● Exercises
A – Based on the blog post about the decline of the internet, state whether each statement below agrees with it, answering yes or no and quoting the words of the post that decide it. (i) The author expects search engines to send visitors to the new URL right away. (ii) Gamedev.net is named as one of the forums that still exist. (iii) The author places themselves in only one of the two camps looking for an escape.
B – Carry on the blog post about the decline of the internet from the point at which it stops.

● Document segment
§ §
I’ve been monitoring visits to the original domain and I was surprised to see so many visitors on a daily bases. My guess is it has something to do with the cheatsheets for tic80 and typescript that I’ve published on this blog a while back. It’ll probably take some time for search engines to point visitors to the new URL, but that’ll be fine as both cheatsheets have been “mirrored” in many other places online.
The reason I moved to CMG is because this domain is most likely to remain alive for as long as my life span, unless we are lucky enough to win an asteroid impact, a nuclear war, or a paperclip maximizer.
Little by little the internet is dying. I felt like ranting on a private discord server which led me into a rabbit hole after. This was my rant raw:
man the internet really sucks nowadays, most forums are gone not even in archive, search engines are crippled with ads and target dumb audiences, every piece of software that’s not opensource is spying on us “to enhance your experience”, pretty much every social discussion network wants to be a walled garden like discord, reddit is almost there.. it seems most people have migrated from internet to social media focused on doom scrolling and pointless angry arguing. It feels like LLMs are the only good thing that happened recently.. but wait til they’re enshitified as well and start to cripple themselves (to enhance experience naturally), spy on us and push ads which will happen once their growth slows down
I think we broke the internet, so many computer people started looking for an escape.. for some they found it in pre-internet retro hardware some are trying to revive the old internet by reviving personal sites and focusing on decentralized services only (I think I’m in both camps)
a part of me just wants to boot all major software from all my computers and switch to FreeBSD or something and start over 😂
These sentiments were all brewing in my consciousness for a while now. I’m glad I was able to just dump the whole thing in one paragraph.
I want to break it down here:
Forums are gone
One day not long ago the internet was full of self-hosted forums. At the beginning of my computing and gamedev journey this was one of the main sources of expanding my knowledge and asking when I’m facing problems. Only a few of these still exist like Gamedev.net, and their activity is a pale shadow of what it was. Forums like these had the following characteristics:
- completely open to search engine indexing and every thread and reply had a unique clean URL (no tracking or fingerprinting)
§ §
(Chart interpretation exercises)
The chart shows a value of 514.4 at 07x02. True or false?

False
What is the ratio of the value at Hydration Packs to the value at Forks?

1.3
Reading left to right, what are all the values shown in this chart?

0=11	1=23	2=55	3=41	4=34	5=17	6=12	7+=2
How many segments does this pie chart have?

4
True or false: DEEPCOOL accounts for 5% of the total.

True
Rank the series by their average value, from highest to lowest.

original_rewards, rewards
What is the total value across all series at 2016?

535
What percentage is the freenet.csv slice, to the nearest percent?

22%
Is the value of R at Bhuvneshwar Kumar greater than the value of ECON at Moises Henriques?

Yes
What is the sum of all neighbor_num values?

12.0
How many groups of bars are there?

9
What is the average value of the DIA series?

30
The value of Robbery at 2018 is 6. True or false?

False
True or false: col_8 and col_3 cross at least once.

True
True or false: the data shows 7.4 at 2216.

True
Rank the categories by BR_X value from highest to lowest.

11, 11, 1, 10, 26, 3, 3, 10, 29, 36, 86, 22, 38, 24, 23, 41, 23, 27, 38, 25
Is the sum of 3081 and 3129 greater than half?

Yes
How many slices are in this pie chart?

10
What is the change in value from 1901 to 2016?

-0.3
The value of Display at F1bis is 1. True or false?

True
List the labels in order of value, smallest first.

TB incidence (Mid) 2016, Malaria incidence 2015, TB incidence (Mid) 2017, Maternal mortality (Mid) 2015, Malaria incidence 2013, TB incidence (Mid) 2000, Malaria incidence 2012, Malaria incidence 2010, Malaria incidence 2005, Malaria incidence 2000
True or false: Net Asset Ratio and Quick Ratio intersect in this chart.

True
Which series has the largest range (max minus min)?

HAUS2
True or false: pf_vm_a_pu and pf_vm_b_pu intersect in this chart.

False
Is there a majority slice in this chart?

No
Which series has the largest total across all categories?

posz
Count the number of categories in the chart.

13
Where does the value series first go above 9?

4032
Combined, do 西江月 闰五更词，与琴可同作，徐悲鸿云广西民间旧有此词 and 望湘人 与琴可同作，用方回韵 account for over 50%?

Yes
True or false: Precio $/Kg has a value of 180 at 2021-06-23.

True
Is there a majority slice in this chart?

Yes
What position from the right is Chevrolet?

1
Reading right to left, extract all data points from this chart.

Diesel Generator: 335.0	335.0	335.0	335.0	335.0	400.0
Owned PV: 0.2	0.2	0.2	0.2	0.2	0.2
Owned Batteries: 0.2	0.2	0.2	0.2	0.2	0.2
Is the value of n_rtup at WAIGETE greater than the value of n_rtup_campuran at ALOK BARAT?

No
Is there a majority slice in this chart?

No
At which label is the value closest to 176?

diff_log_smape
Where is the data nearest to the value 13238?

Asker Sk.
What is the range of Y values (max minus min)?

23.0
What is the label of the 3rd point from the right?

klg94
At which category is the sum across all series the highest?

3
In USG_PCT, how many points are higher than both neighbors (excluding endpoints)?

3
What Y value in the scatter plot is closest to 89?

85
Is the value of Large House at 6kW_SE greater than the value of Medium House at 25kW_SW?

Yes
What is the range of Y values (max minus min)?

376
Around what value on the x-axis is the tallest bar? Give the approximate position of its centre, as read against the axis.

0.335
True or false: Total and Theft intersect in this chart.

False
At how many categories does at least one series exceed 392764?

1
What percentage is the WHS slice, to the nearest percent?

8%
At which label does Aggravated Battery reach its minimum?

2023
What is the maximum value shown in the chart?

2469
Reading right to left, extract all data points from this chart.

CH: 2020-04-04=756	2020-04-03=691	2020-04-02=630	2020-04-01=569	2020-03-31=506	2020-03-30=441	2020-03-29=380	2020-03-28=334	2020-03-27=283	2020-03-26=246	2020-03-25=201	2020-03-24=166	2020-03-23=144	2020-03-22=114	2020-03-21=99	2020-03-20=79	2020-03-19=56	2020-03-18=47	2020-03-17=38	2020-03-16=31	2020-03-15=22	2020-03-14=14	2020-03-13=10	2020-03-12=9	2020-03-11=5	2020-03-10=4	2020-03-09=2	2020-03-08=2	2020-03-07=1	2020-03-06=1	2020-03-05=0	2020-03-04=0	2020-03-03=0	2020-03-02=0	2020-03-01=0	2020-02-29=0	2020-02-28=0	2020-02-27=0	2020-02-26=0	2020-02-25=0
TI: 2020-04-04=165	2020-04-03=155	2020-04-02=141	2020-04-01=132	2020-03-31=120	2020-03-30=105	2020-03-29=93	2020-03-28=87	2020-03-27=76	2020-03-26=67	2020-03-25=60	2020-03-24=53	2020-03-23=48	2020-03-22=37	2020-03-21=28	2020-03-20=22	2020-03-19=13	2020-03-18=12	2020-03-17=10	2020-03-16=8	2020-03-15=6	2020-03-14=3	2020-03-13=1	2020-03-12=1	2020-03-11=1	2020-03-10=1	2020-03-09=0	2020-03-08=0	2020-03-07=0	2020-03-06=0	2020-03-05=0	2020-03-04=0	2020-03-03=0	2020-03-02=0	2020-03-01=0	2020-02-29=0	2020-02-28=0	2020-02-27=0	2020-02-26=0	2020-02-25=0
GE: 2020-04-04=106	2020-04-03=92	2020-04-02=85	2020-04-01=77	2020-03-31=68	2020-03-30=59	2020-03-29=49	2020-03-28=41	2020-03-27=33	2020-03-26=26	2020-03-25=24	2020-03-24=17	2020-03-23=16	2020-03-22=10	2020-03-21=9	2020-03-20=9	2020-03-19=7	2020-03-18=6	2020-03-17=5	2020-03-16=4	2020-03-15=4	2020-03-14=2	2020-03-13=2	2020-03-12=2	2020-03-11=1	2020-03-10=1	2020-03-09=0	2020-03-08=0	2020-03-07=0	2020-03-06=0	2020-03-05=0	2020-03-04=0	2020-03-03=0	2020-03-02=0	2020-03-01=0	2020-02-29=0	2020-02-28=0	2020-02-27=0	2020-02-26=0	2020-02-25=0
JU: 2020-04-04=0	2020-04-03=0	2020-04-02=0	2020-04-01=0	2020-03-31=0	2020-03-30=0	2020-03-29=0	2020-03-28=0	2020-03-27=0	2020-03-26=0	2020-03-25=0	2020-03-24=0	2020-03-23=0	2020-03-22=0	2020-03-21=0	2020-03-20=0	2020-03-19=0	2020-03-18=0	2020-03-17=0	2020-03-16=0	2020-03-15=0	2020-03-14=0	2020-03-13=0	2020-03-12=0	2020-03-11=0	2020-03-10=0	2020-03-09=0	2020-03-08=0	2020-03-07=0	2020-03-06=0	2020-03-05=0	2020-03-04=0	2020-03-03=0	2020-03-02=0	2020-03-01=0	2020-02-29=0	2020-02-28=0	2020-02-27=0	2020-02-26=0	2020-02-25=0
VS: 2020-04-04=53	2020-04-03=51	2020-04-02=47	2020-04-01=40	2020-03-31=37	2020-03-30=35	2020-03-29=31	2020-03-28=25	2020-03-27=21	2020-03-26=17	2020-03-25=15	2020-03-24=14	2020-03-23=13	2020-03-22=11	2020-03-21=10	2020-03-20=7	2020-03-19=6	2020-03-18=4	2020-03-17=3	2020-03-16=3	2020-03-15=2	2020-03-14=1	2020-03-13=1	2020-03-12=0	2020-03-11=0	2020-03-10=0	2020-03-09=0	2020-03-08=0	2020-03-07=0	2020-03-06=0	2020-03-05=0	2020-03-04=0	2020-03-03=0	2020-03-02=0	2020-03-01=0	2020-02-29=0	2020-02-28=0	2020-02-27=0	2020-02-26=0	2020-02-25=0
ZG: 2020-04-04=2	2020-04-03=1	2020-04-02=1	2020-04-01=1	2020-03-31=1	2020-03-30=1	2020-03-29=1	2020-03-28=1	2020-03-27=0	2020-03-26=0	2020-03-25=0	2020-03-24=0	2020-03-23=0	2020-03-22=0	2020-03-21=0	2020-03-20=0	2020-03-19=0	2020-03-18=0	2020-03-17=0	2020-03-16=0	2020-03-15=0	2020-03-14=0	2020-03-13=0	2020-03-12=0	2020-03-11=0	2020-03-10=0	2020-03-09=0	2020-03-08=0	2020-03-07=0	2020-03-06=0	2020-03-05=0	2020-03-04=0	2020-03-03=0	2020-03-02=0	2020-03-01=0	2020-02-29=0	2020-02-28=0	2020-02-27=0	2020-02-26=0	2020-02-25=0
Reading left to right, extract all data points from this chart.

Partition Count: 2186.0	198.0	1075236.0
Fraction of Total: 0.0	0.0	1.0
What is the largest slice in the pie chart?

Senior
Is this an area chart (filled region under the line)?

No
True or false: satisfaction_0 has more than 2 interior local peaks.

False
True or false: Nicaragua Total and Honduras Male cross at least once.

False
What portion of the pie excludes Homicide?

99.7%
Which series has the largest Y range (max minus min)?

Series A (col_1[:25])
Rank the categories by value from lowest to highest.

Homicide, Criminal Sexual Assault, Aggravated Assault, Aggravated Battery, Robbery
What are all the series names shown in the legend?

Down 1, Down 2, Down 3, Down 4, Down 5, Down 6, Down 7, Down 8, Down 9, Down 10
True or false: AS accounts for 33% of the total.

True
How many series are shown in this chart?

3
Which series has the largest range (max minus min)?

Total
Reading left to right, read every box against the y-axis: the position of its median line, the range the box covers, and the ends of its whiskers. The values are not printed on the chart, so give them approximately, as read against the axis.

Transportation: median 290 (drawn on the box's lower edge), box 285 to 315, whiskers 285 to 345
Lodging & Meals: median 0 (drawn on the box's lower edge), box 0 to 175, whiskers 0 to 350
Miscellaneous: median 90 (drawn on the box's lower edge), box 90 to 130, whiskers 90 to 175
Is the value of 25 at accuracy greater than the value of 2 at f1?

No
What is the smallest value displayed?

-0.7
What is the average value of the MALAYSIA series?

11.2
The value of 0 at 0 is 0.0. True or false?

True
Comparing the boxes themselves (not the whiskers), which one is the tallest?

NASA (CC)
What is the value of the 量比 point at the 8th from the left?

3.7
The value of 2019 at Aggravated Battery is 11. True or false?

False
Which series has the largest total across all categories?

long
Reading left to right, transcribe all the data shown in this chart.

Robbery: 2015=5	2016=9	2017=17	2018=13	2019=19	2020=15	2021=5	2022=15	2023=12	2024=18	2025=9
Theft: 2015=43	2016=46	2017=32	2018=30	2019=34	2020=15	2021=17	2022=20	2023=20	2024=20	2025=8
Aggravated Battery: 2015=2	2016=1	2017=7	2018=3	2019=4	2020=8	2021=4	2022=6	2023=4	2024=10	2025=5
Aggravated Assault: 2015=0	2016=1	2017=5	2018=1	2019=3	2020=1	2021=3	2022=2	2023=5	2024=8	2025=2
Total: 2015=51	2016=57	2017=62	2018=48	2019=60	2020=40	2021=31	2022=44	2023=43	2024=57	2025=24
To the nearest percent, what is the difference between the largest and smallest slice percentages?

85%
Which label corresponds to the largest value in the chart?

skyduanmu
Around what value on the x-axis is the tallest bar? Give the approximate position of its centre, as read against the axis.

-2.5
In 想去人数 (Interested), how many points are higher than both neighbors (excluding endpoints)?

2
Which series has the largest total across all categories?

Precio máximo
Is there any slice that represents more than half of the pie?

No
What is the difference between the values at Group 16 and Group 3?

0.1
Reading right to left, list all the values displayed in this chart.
§ §
● Expected results
A –
(i) No: "It’ll probably take some time for search engines to point visitors to the new URL"
(ii) Yes: "Only a few of these still exist like Gamedev.net"
(iii) No: "(I think I’m in both camps)"

B –
- no dynamic content loading: pages are rendered on the server and sent to clients. This lowers the cost of accessing them for both the browser and the network bandwidth, makes it easier to index the page, and allows saving the page to a local file with all relevant content
- they did not spy on their users, “enhance” anybody’s experience, nor sell private data to highest bidders like social media does today
- they contained moderated focused collective knowledge, due to the tight scope of each forum it was easier for human moderators to enforce rules and whenever a particular section of a forum gets too unwieldily they split it into smaller sections
- I witnessed many conflicts that started and ended on forums, there was none of the bullying and anti-social behavior common in current social media, even when most users had anonymous handles there was a sense of reputation that no longer exists now due to the sheer number of users
Those forums often were self-hosted using a privately purchased domain and direct use of an opensource forum system like phpbb paired with an SQL database. The moment the domain is not renewed or server bill goes unpaid, the entire forum is gone like it never existed. And this is what happened.
So many communities and knowledge vanished over the last decade, a lot of the larger ones migrated to reddit then discord. But reddit is almost a walled garden now due to them essentially crippling API access and using it to kill rival frontends, while discord was always an anomaly as its a walled garden from the get go yet somehow many communities used it as a safe refuge as there are no domains or server fees to pay and therefore content is assumed to remain there for as long as discord will remain active. Until it’s not, and that will happen sooner or later and we loose everything in there again.
On the game development side, lots of specialized forums are gone but the main big ones are somehow still surviving. Gamedev.net as well as TigSource are notable examples.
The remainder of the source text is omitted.